El nombramiento del arzobispo de Génova, cardenal Tarsicio Bertone, ha consumado una tríada de designaciones que si algo tienen en común es el estilo de Joseph Ratzinger. Dos de sus colaboradores más cercanos durante los años de estancia de la curia, el cardenal W. J. Levada y el cardenal Bertone, ocupan las más destacadas responsabilidades: la de la Doctrina de la Fe, la identidad de la propuesta cristiana en un mundo en donde la indeterminación y los contornos de las ideas son evanescentes; y la política real de defensa de la dignidad del hombre y los procesos que la garantizan, desde la encarnación histórica del Evangelio en la comunidad de fe. La designación del cardenal indio Ivan Dias es un nuevo sumando a esta tríada de lujo. El nombramiento del cardenal Secretario de Estado ha sido aceptado con sorpresa y, en los ambientes de la diplomacia de la Iglesia, con una no disimilada sensación de perplejidad.

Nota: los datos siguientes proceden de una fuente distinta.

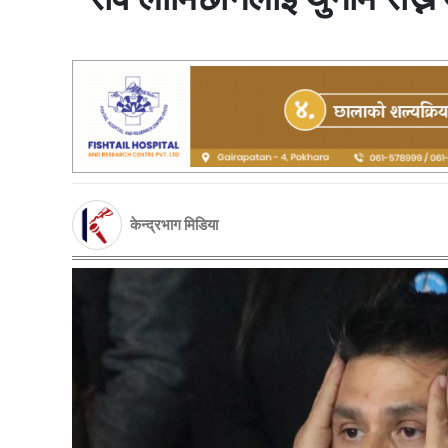
केन्द्रभाग मिडिया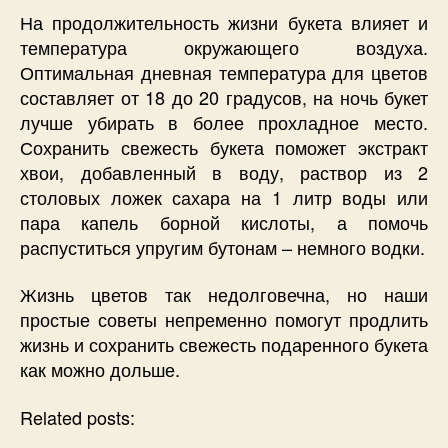
На продолжительность жизни букета влияет и
температура окружающего воздуха.
Оптимальная дневная температура для цветов
составляет от 18 до 20 градусов, на ночь букет
лучше убирать в более прохладное место.
Сохранить свежесть букета поможет экстракт
хвои, добавленный в воду, раствор из 2
столовых ложек сахара на 1 литр воды или
пара капель борной кислоты, а помочь
распуститься упругим бутонам – немного водки.
Жизнь цветов так недолговечна, но наши
простые советы непременно помогут продлить
жизнь и сохранить свежесть подаренного букета
как можно дольше.
Related posts: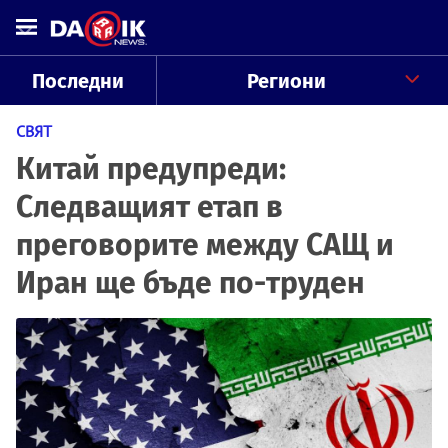
Последни
Региони
СВЯТ
Китай предупреди:
Следващият етап в
преговорите между САЩ и
Иран ще бъде по-труден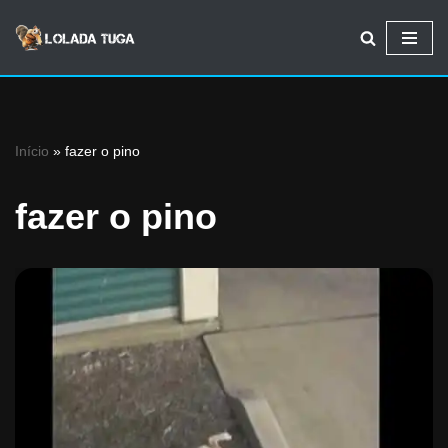
Avançar
para
o
conteúdo
Início
»
fazer o pino
fazer o pino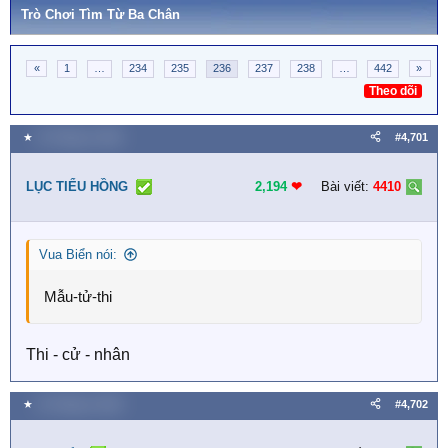
Trò Chơi Tìm Từ Ba Chân
«
1
…
234
235
236
237
238
…
442
»
Theo dõi
★
15 Tháng tư 2026
#4,701
LỤC TIỂU HỒNG
2,194
❤︎
Bài viết:
4410
Vua Biển nói:
Mẫu-tử-thi
Thi - cử - nhân
★
15 Tháng tư 2026
#4,702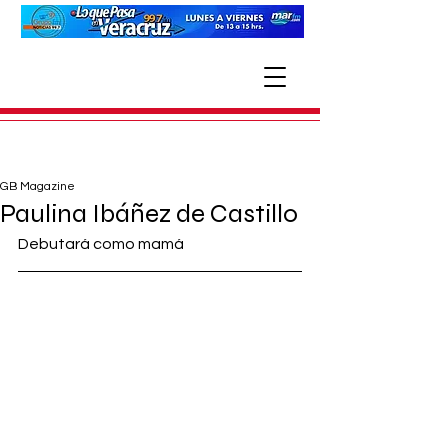
GB Magazine
Paulina Ibáñez de Castillo
Debutará como mamá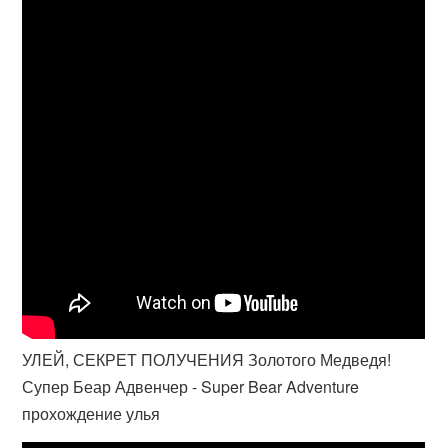
УЛЕЙ, СЕКРЕТ ПОЛУЧЕНИЯ Золотого Медведя!
Супер Беар Адвенчер - Super Bear Adventure
прохождение улья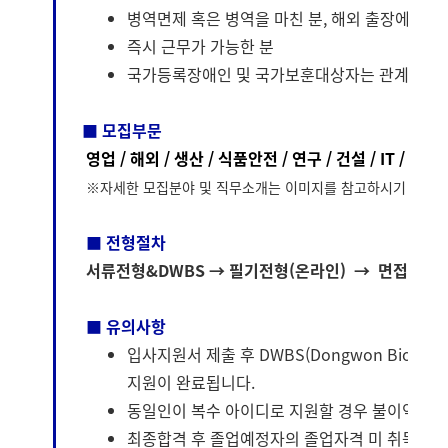
병역면제 혹은 병역을 마친 분, 해외 출장에 결격
즉시 근무가 가능한 분
국가등록장애인 및 국가보훈대상자는 관계법령에
■ 모집부문
영업 / 해외 / 생산 / 식품안전 / 연구 / 건설 / IT / 해
※자세한 모집분야 및 직무소개는 이미지를 참고하시기 바랍니
■ 전형절차
서류전형&DWBS → 필기전형(온라인)
→
면접전형 
■ 유의사항
입사지원서 제출 후 DWBS(Dongwon Biodat
지원이 완료됩니다.
동일인이 복수 아이디로 지원할 경우 불이익을 당
최종합격 후 졸업예정자의 졸업자격 미 취득시, 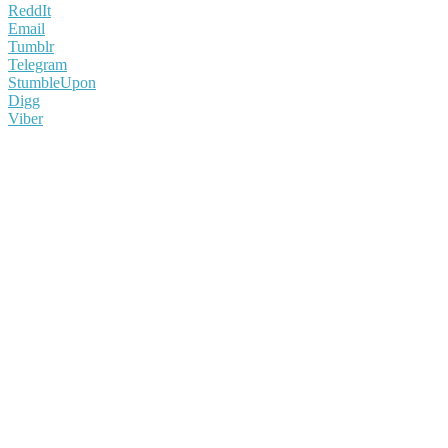
ReddIt
Email
Tumblr
Telegram
StumbleUpon
Digg
Viber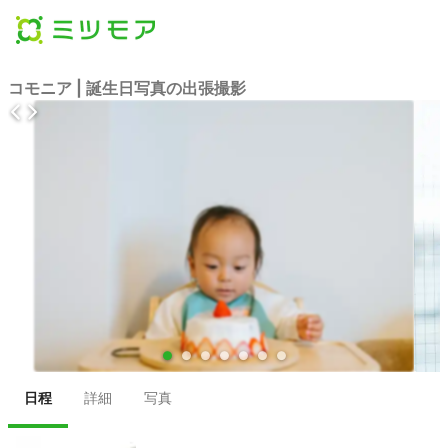
コモニア | 誕生日写真の出張撮影
●
●
●
●
●
●
●
日程
詳細
写真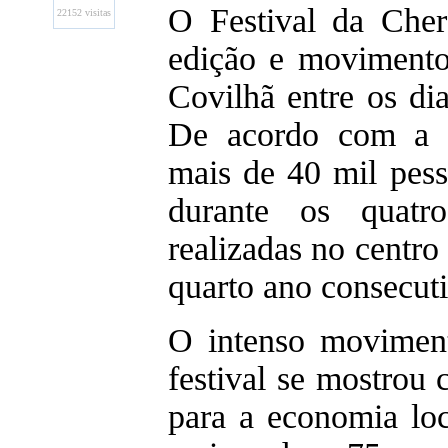
O Festival da Cher
22152 visitas
edição e movimentou
Covilhã entre os di
De acordo com a o
mais de 40 mil pess
durante os quatro
realizadas no centro
quarto ano consecut
O intenso moviment
festival se mostrou
para a economia loc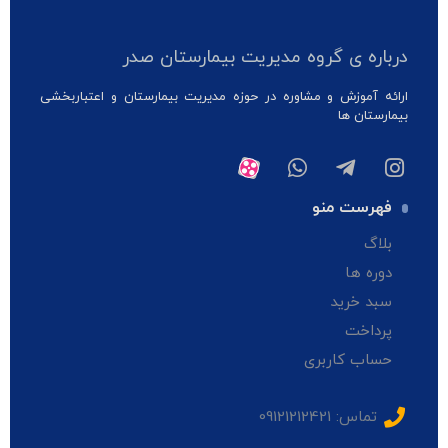
درباره ی گروه مدیریت بیمارستان صدر
ارائه آموزش و مشاوره در حوزه مدیریت بیمارستان و اعتباربخشی
بیمارستان ها
فهرست منو
بلاگ
دوره ها
سبد خرید
پرداخت
حساب کاربری
تماس: 09121212421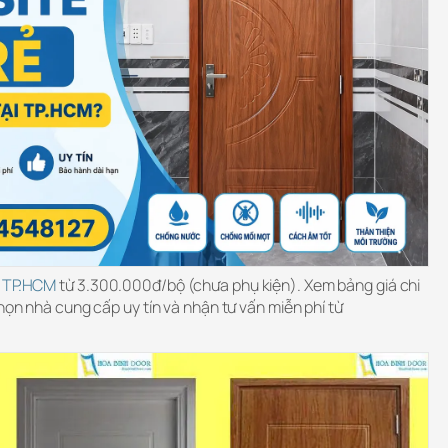
i TP.HCM
từ 3.300.000đ/bộ (chưa phụ kiện). Xem bảng giá chi
chọn nhà cung cấp uy tín và nhận tư vấn miễn phí từ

Si hay una característica definitoria de Benedicto XVI es la prudencia. Es un Papa que calibra cada uno de sus actos, en el gobierno de la Iglesia, en sus justas dimensiones; no sabe, por tanto, de precios que hay que pagar ni que hay que deber. Ha sido capaz, en poco tiempo, de romper los clichés sobre su pasado como prefecto de la Congregación para la Doctrina de la Fe, que no es, ni supone, una hipoteca. Benedicto XVI convence con la fuerza persuasiva de sus argumentos, no con la razón de estado ni con los estados de razón. Se podría decir que el Papa suele jugar sobre seguro. La Iglesia sabe que, en su dimensión institucional, uno de los criterios de autoridad y de fiabilidad es el tiempo, el paso del tiempo. La autoridad moral del Papa hace que se puedan discutir, en el proceso de elección, los argumentos a favor y en contra de un candidato. Pero cuando el Papa ha elegido, la causa y la cosa está vista.
Uno de los rasgos característicos del perfil de los nuevos nombramientos es el de encontrarnos con hombres que se han dedicado con intensidad a la vida intelectual; que han tenido cargos de responsabilidad en instituciones académicas o eclesiales y que han vivido al compás de los cambios de clarificación doctrinal y pastoral en la Iglesia. El perfil de los elegidos hasta el presente es de personas volcadas en lo esencial del contenido de la propuesta cristiana. Quién no recuerda, por ejemplo, los trabajos del hoy cardenal Bertone en la elaboración de la carta Dominus Iesus, la síntesis doctrinal del período Ratzinger al frente de la Congregación; o la claridad con la que monseñor Levada actuó en la peliaguda cuestión de las acusaciones a algunos sacerdotes norteamericanos de pederastia; o los trabajos del cardenal Ivan Dias en el diálogo interreligioso y con la vida de Congregaciones que están viviendo una eclosión oriental, como la Compañía de Jesús.
Ya en su día, Joseph Ratzinger, hablando de quienes trabajaban en la Curia romana, señaló que "todos los santos fueron hombres de imaginación, no funcionarios del aparato; fueron personajes que parecían quizás hasta 'extravagantes', aunque profundamente obedientes, y al mismo tiempo hombres de gran originalidad y de independencia personal. Y la Iglesia –no me canso de repetirlo– tiene más necesidad de santos que de funcionarios".
Benedicto XVI sabe, y lo ha confesado alguna vez, que el Espíritu Santo es mucho más creativo que todas las burocracias de la Iglesia juntas. La lógica del tiempo hace que las instituciones fosilicen algunas formas de relación entre sus miembros y que la innovaciones pasen por el crisol de quienes tienen un amplio recorrido. Benedicto XVI posee una experiencia indiscutible sobre lo que es y significa la Curia romana. Todos y cada uno de sus nombramientos –podemos estar seguros– llevan el sello de quien sabe que la Iglesia cambia, se reforma, movida no por el interés arbitrario ni el oportunismo sino por la santidad de sus miembros, testimonio para el mundo. Ésa es su clave, y ése es su estilo, su criterio.